A contrario, il faudra se méfier d’un diagnostic par excès, puisque le portage de Malassezia peut être asymptomatique selon les zones corporelles prélevées et qu’aucune norme n’a été établie dans l’espèce féline pour définir un seuil de pathogénicité. Il convient donc de correctement sélectionner les individus suspects de dermatite à Malassezia, via un examen clinique de qualité, pour interpréter les examens complémentaires convenablement (c’est là tout l’art du vétérinaire !). En particulier, il semblerait que l’association alopécie / érythème / croûtes brunâtres grasses et adhérentes soit très évocatrice de dermatite à Malassezia féline, puisqu’elle est présente chez les 18 chats de l’étude d’Ordeix portant sur cette dermatose. Cette présentation clinique a d’ailleurs été observée chez Pickle.
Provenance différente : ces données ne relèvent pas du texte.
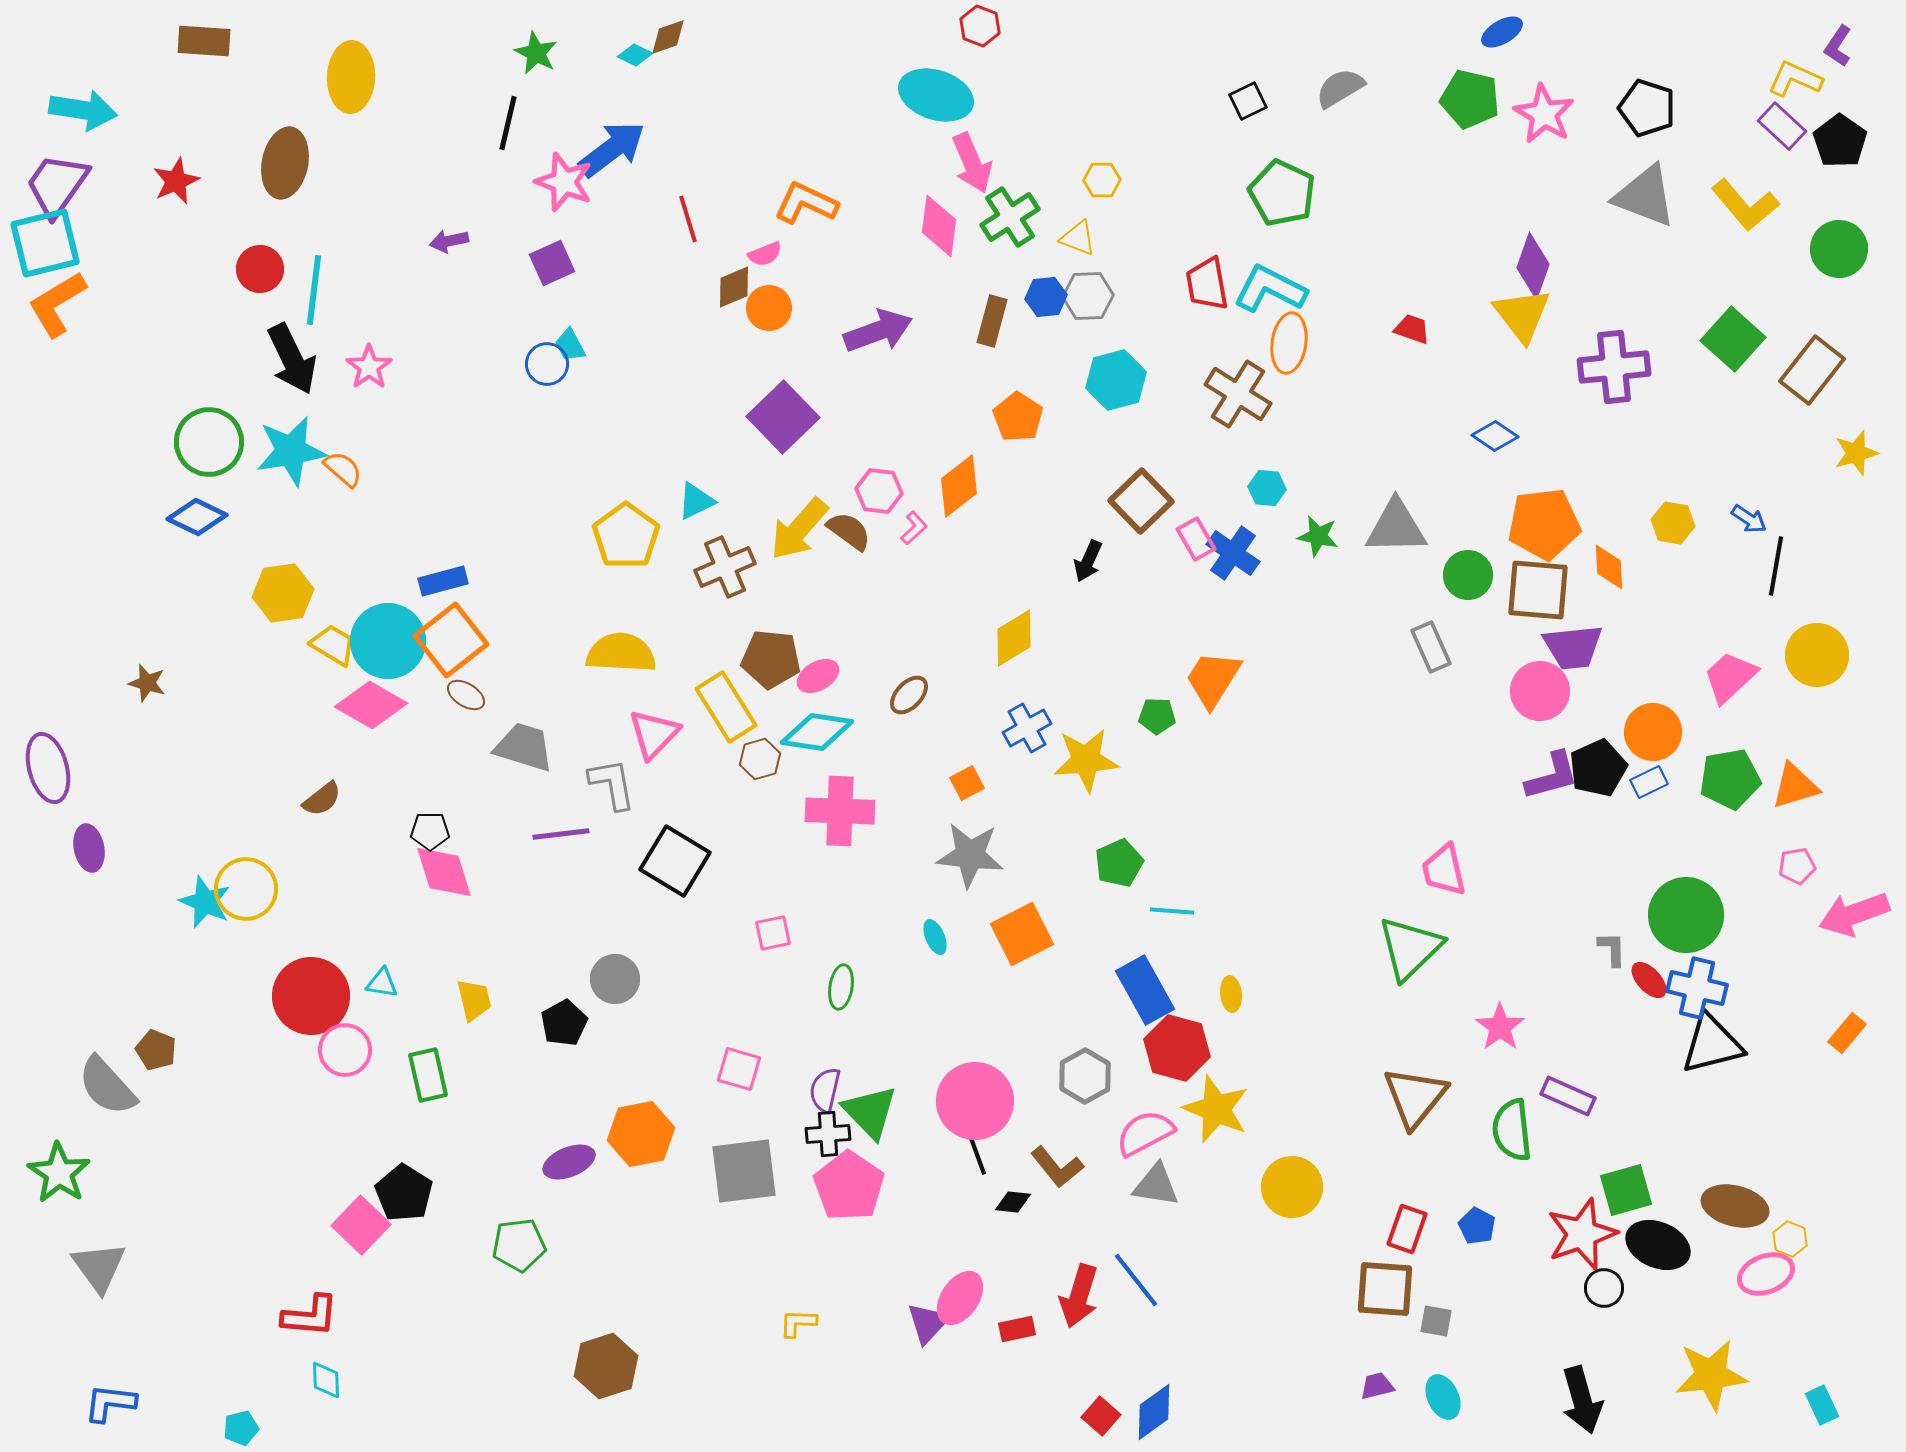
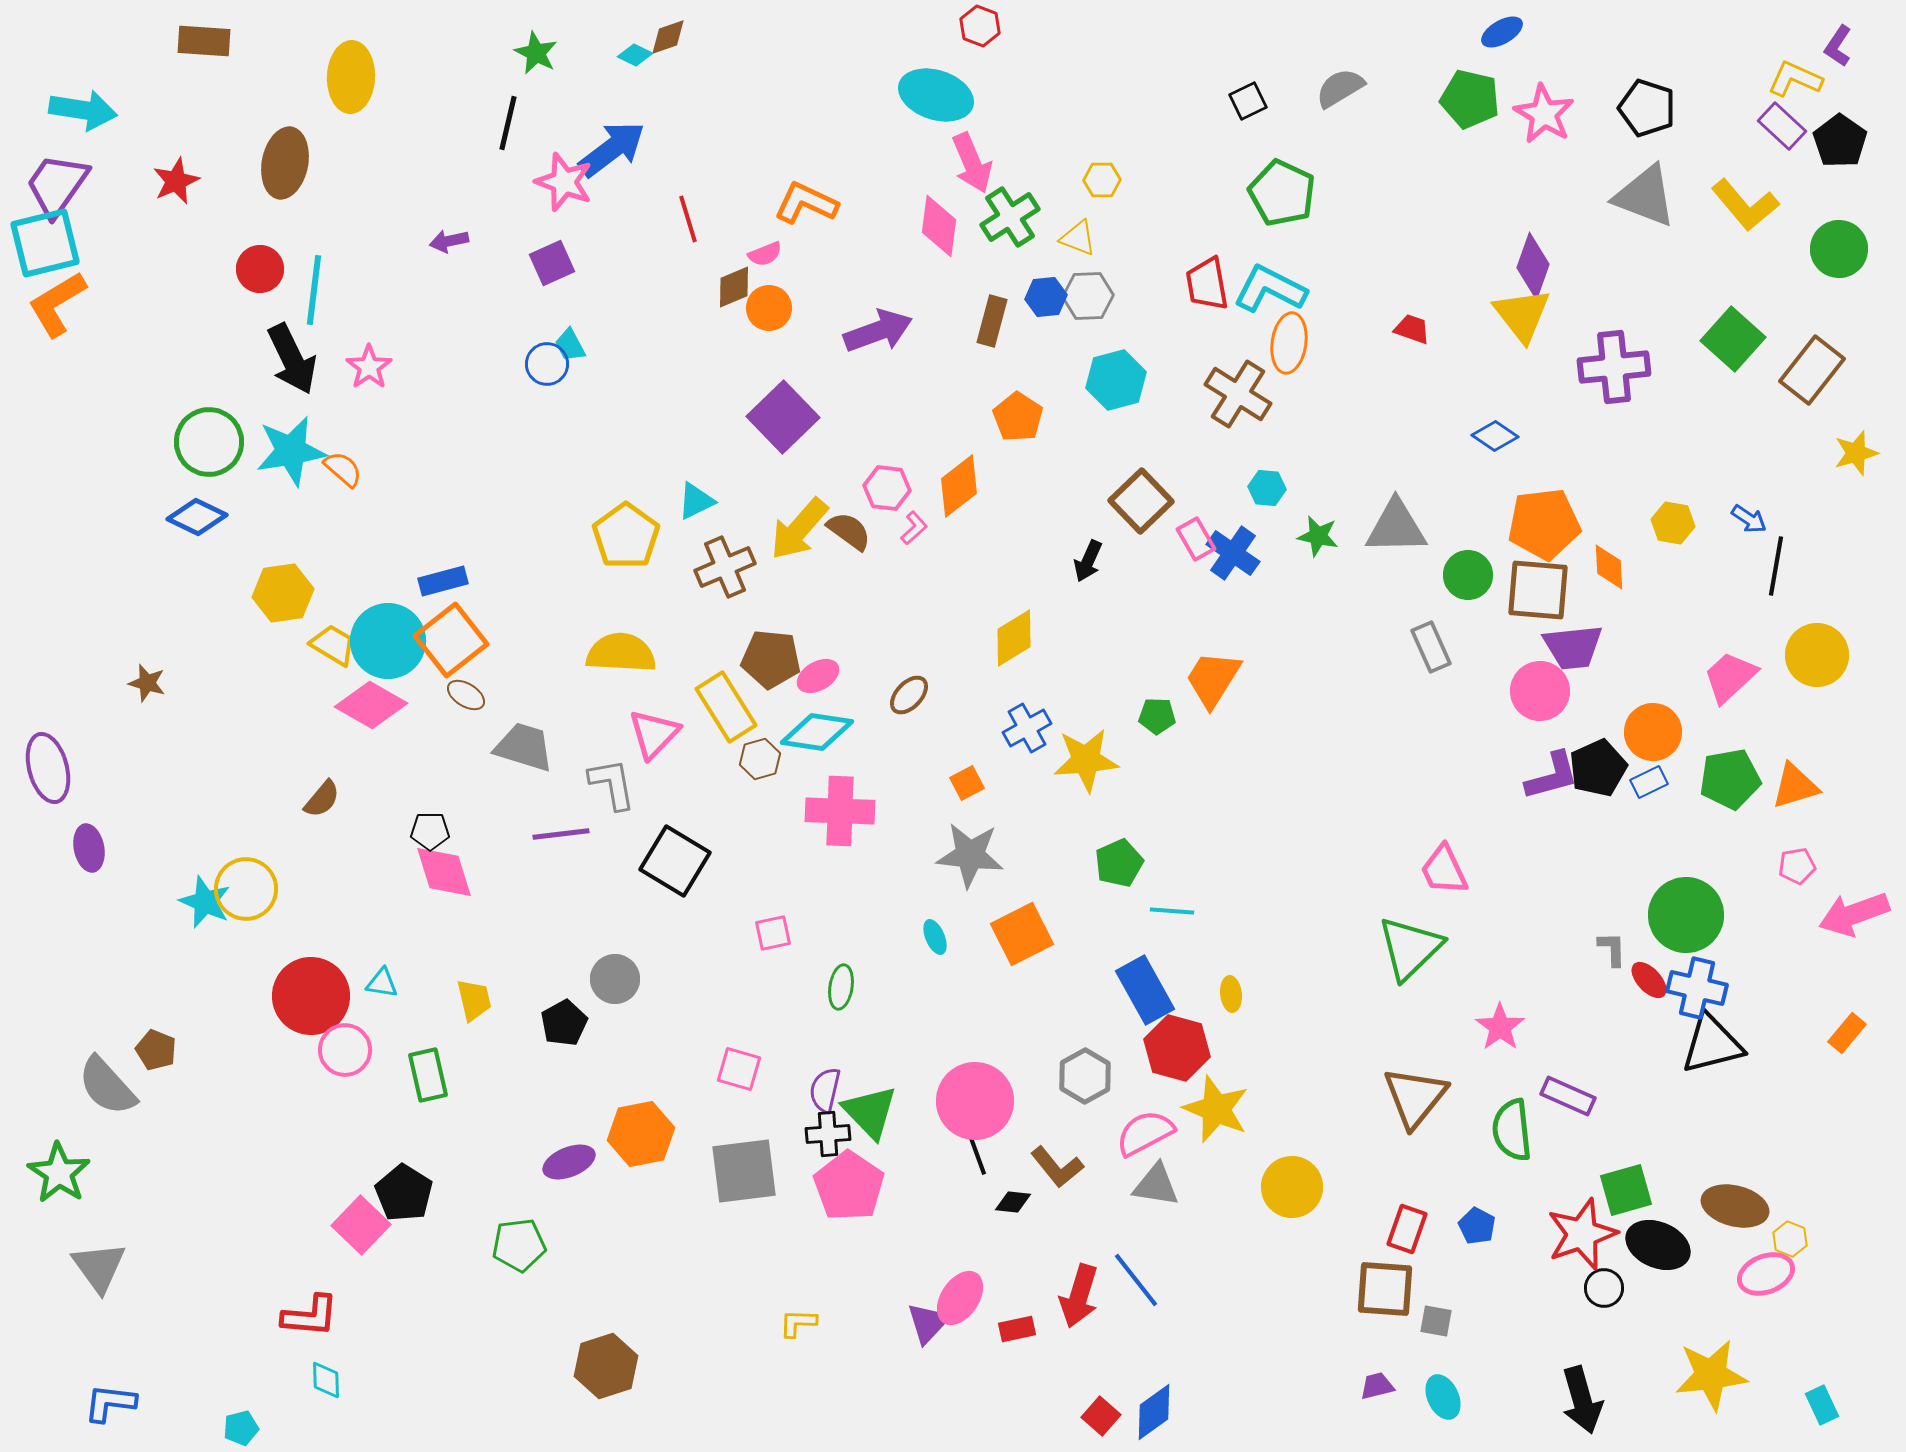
pink hexagon at (879, 491): moved 8 px right, 3 px up
brown semicircle at (322, 799): rotated 12 degrees counterclockwise
pink trapezoid at (1444, 870): rotated 12 degrees counterclockwise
De même, pour les pyodermites superficielles félines, les critères permettant de les diagnostiquer et orientant la conduite thérapeutique mériteraient d’être précisés. Nous nous sommes basés sur la présence de bactéries intracellulaires et de signes dermatologiques compatibles pour affirmer que Pickle souffrait de pyodermite. Selon ces critères, Yu et Vogelnest obtiennent une fréquence de 20% des cas reçus en consultation dans des structures de référé, ce qui est loin d’être négligeable.
Le traitement antimicrobien topique n’a pas été possible et nous avons donc choisi un antibiotique administrable PO. Dans l’étude de Yu et Vogelnest, un chat sur trois ne répondait pas au traitement antimicrobien mis en place initialement. La très grande majorité de ces chats étaient d’ailleurs atteints ou suspects d’être atteints de syndrome atopique.
Par ailleurs, l’association d’une pyodermite superficielle avec une dermatite à Malassezia chez les chats allergiques ne semble pas si rare, puisqu’elle est retrouvée chez un chat sur trois dans l’étude d’Ordeix.